SEOUL, South Korea — An estimated 4,700 North Korean soldiers have been killed or wounded while fighting alongside Russia against Ukrainian forces, South Korea’s spy agency told lawmakers Wednesday.

The assessment came two days after North Korea confirmed for the first time that it had sent combat troops to help Russia recapture parts of the Kursk region, which it lost control of to a surprise Ukrainian incursion last year.

In a closed-door parliamentary committee briefing, South Korea’s National Intelligence Service said North Korea had suffered 4,700 casualties, including 600 deaths, on the Russia-Ukraine battlefronts, according to Lee Seong Kweun, one of the lawmakers who attended the meeting.

Lee told reporters the NIS said that 2,000 injured North Korean soldiers were repatriated to North Korea by air or train between January and March. He cited the NIS as saying the dead North Korean soldiers were cremated in Russia before their remains were sent back home.

In January, the NIS said about 300 North Korean soldiers had died and another 2,700 had been injured, and the South Korean military increased the estimated casualties to 4,000 last month.

On Monday, North Korea announced that leader Kim Jong Un had decided to dispatch troops to “annihilate and wipe out the Ukrainian neo-Nazi occupiers and liberate the Kursk area in cooperation with the Russian armed forces.” Russian President Vladimir Putin later issued a statement thanking North Korea and promising not to forget the sacrifices of North Korean soldiers.

Both Kim and Putin said the North Korean deployment was made under their countries’ landmark 2024 defense treaty, which requires each side to provide aid if the other is attacked. The U.S., South Korea and their partners say North Korea has been supplying vast amounts of conventional weapons to replenish Russia’s depleted stocks as well. They suspect Russia is providing North Korea with military and economic assistance in return.

U.S., South Korean and Ukraine officials have said North Korea dispatched 10,000-12,000 troops to Russia last fall. South Korea’s military said in March that North Korea sent about 3,000 additional troops to Russia earlier this year.

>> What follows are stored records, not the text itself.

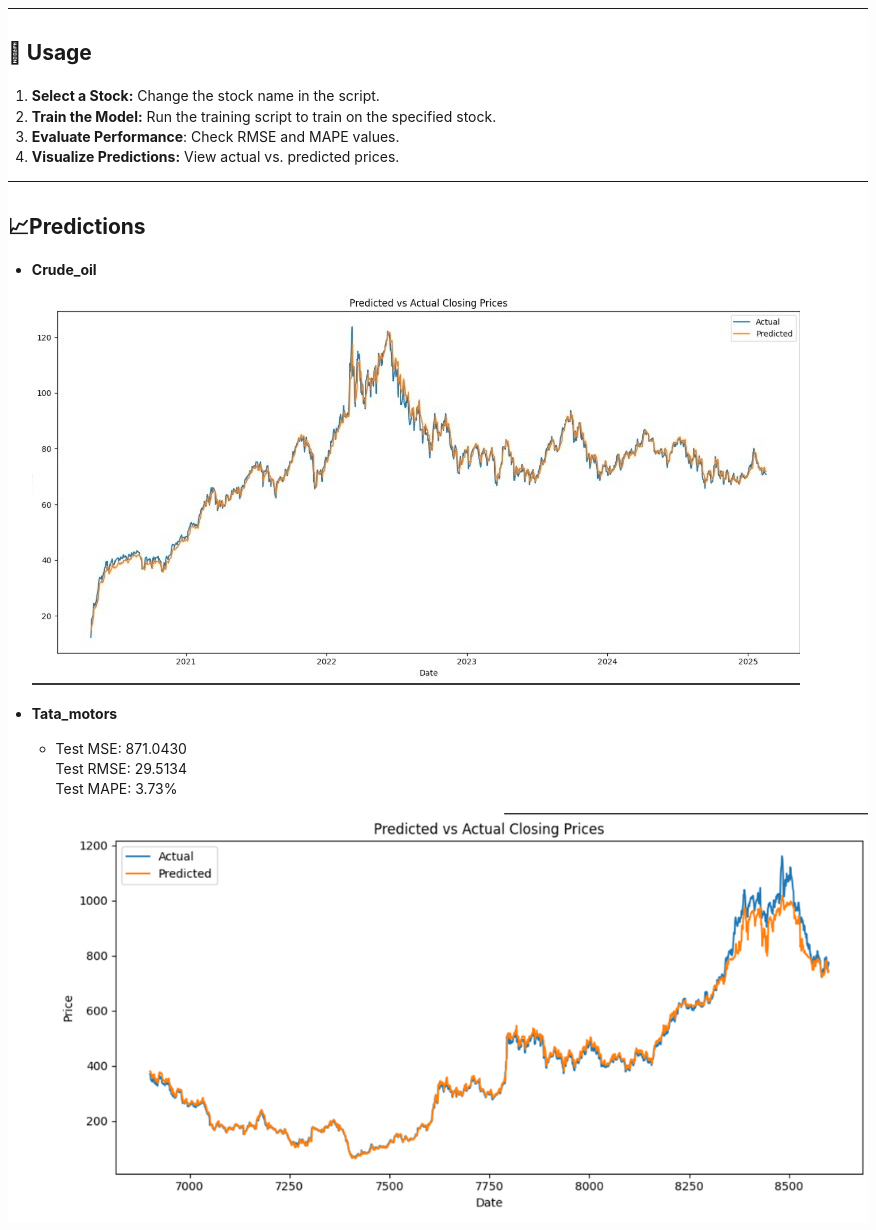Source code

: 
---

## 📌 Usage
1.  **Select a Stock:** Change the stock name in the script.
2.  **Train the Model:** Run the training script to train on the specified stock.
3.  **Evaluate Performance**: Check RMSE and MAPE values.
4.  **Visualize Predictions:** View actual vs. predicted prices.

---
## 📈Predictions
  - **Crude_oil**
    
      ![Crude oil](predictions/crude_oil/actual_vs_predicted.jpg)
    
  - **Tata_motors**
      - Test MSE: 871.0430  
        Test RMSE: 29.5134  
        Test MAPE: 3.73%
        
        ![Tata_Motors](predictions/tata_motors/predicted_vs_actual.png)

During its Wednesday briefing, the NIS said it assessed that Russia has given North Korea air defense missiles, electronic warfare equipment, drones and technology for spy satellite launches, according to Kim Byung-kee, another lawmaker who attended the NIS briefing.

Kim quoted the NIS as saying that 15,000 North Korean laborers have also been sent to Russia under bilateral industrial cooperation programs. The lawmaker said the amount of North Korean missiles and artillery sent to Russia was worth billions of dollars but the NIS hasn’t detected signs that Russia has sent North Korea cash remittances for them.